In the wake of President Putin’s brutal aggression against Ukraine, we teamed up with our G7 partners to exclude him and his accomplices from the global financial system.
And in coordination with our Allies and partners we established the Russian Elites, Proxies, and Oligarchs Task Force, or “REPO,” to go after their ill-gotten gains and make sure they’re not benefitting off the suffering of the Ukrainian people.
So far, the REPO Task Force has frozen more than $30 billion worth of assets— that’s billion with a “b”—from super yachts to skyrise apartments.
All the while, we’re using the full range of our toolkit—including criminal prosecutions, civil forfeitures, sanctions—to send a clear message to corrupt actors everywhere: steal from your people at your own peril.
And in the months and years ahead, we’re going to supercharge our agenda—bringing the fight directly to criminals, cronies, and kleptocrats wherever they seek to hide.
To help lead these efforts, we’ve established a Global Coordinator for Anti-Corruption at the State Department—alongside task forces at USAID and the Departments of Treasury, Commerce, and Justice—to integrate and elevate counter-corruption efforts across all of our agencies.
We’re also making the fight against corruption a cornerstone in all of our strategic engagement in every critical region of the world. To take an example, along with a number of economies in the Indo-Pacific, we launched the Indo-Pacific Economic Framework—which includes more than a dozen regional partners representing 40% of global GDP—and the Americas Partnership for Economic Prosperity. And in both of these efforts—anti-corruption efforts, efforts to reinforce the rule of law, to put in place the kinds of measures I’ve just been describing—are front and center as part of the overall architecture for international economic engagement that the Biden Administration is pursuing and will continue to work in tandem with our partners to pursue.
And finally, we’re prioritizing combatting corruption in all of our multilateral engagements.
Next year we’ll host the 10th Conference of State Parties to the UN Convention Against Corruption, bringing together experts from around the world in pursuit of a common vision. And we will again make corruption a pillar of the second Summit for Democracy, which President Biden will co-host in March with Costa Rica, the Netherlands, the Republic of Korea, and Zambia.
Let me close with this final point:
We’ve got to be in this fight for the long haul.

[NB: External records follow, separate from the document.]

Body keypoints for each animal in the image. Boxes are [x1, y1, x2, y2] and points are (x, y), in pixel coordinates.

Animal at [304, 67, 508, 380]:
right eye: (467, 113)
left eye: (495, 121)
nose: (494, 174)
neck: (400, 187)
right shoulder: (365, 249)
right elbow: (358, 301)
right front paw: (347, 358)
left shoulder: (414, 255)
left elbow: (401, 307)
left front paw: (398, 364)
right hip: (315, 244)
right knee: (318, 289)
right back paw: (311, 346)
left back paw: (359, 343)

Whether we’re lifting up the leaders fighting corruption, or isolating the actors perpetrating it—we’re not going to let up. We can’t let up. We got to keep going for as long as it takes.
We know that meaningful change often comes slowly. More slowly than any of us would like. We know it doesn’t emerge out of a vacuum.

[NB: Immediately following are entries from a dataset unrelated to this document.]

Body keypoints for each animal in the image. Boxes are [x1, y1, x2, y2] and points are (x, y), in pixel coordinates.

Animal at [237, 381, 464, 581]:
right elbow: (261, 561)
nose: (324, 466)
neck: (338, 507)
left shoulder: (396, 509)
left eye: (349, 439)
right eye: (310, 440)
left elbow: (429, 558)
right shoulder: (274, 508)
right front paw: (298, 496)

It comes from countless hours of activism and advocacy. It comes from tireless research, reporting, reforms—sometimes incremental, sometimes sweeping. It comes from brave witnesses and courageous whistleblowers who put everything on the line. And it comes from the service and sacrifice of people across this room who have dedicated their lives to uncovering truths and exposing lies.

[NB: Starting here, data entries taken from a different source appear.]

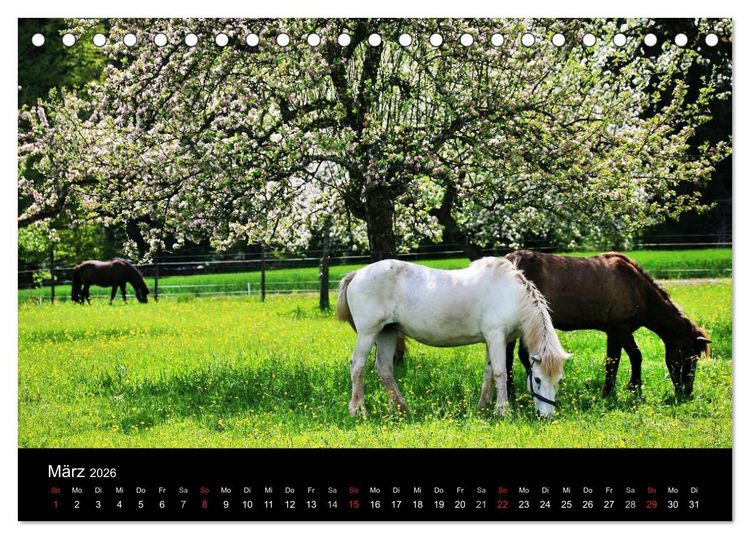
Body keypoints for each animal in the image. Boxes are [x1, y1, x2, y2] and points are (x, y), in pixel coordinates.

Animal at [336, 257, 571, 418]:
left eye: (559, 380)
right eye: (537, 379)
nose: (547, 417)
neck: (511, 294)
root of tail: (357, 273)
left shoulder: (491, 340)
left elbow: (488, 372)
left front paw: (483, 407)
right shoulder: (496, 336)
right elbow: (500, 373)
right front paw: (503, 410)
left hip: (388, 332)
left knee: (384, 368)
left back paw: (402, 409)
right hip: (368, 333)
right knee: (357, 367)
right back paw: (358, 410)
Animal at [505, 250, 711, 399]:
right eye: (690, 357)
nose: (686, 392)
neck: (638, 289)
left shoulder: (622, 332)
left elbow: (633, 356)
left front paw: (634, 388)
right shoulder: (617, 330)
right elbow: (616, 360)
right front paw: (609, 393)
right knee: (516, 356)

As I said, change can come slowly. It can come too slowly for any of our satisfaction. But it comes. It comes because of your work.
So we promise to stand with you. And together, we will make significant, genuine, real, tangible, recognizable progress on this massive problem. And we will do it together. And we will do it in support of the efforts that all of you have devoted your lives to. And I thank you for the opportunity to address you today.